An adaptable new device can transform into all the key electric components needed for artificial-intelligence hardware, for potential use in robotics and autonomous systems, a new study finds.
Brain-inspired or "neuromorphic" computer hardware aims to mimic the human brain's exceptional ability to adaptively learn from experience and rapidly process information in an extraordinarily energy-efficient manner. These features of the brain are due in large part to its plastic nature—its ability to evolve its structure and function over time through activity such as neuron formation or "neurogenesis."
"We hypothesized if we could mimic these neurogenesis behaviors in electrical hardware, we could make machines that learn throughout their life-spans," says study senior author Shriram Ramanathan, an electrical engineer and materials scientist at Purdue University, in West Lafayette, Ind.
Now Ramanathan and his colleagues have developed highly adaptable neuromorphic devices using perovskite nickelate. Perovskites are crystals that have led to phenomenal advances in solar cell performance in the past decade or so.
The scientists incorporated protons into perovskite nickelate. Electric pulses applied to this material could shuffle the protons around within the material's lattice, altering its electronic properties. The researchers could electrically reconfigure a device made from this proton-doped perovskite nickelate into a resistor, a memory capacitor, a neuron, or a synapse on demand.
Multiple electronic functions can be reconfigured in a single neuromorphic device. Michael Park/Purdue University
"We can use one single device to perform multiple neuromorphic functions," says study colead author Hai-Tian Zhang, an electrical engineer and materials scientist at Purdue. "On top of that, we can switch among these functions with simple nanosecond-time-scale electric pulses."
The versatility of this device "could simplify AI circuit design for complex computational tasks by avoiding an agglomeration of different functional units that are area- and power-consuming," says study colead author Michael Tae Joon Park, an electrical engineer and materials scientist at Purdue.

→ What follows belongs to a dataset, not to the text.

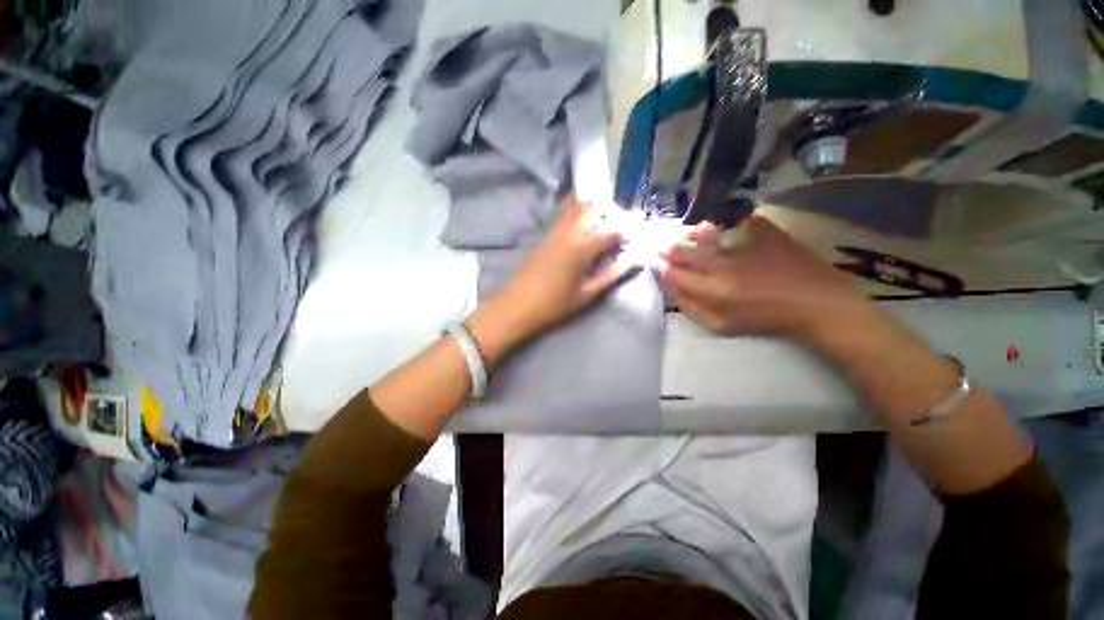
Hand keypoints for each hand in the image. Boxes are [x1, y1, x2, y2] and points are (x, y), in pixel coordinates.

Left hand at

Potential applications include robotics and autonomous systems, he notes.
In simulations using the new device in an artificial neural network, which mimics the structure of neurons in biological brains, the scientists found that the reconfigurable nature of the new device enabled the neural network "to make its decisions more efficiently, compared to conventional static networks, in complex and ever-changing environments," Zhang says.

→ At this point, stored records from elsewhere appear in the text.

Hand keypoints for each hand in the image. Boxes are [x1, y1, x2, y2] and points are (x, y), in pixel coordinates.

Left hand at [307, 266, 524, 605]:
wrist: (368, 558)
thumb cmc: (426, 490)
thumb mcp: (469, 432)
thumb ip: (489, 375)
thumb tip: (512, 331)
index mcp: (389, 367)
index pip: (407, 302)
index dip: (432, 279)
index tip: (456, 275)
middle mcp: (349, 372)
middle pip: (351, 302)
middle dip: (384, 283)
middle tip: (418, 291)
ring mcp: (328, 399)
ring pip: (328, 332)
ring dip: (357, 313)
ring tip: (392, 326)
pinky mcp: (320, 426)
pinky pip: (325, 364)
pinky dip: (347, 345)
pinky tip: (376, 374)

The new device proved stable over 1.6 million cycles of switching between states. "Also, hydrogen ions remain in the device for a long period of time after its initial treatment—over six months—which is encouraging," Park says.
The researchers suggest their device could find use in grow-when-required networks, which are neural networks that can grow their computing power on demand. Similarly, such networks can shrink in size if the device detects nodes that are regularly inactive in order to become more efficient.
The scientists note that they fabricated their devices using semiconductor-foundry-compatible techniques, suggesting they might readily find use within the electronics industry. However, "the status of our research is in its infancy," Zhang says. "Much more work is required to fabricate large-scale integrated test circuitry with these devices."
The scientists detailed their findings in a recent issue of the journal Science.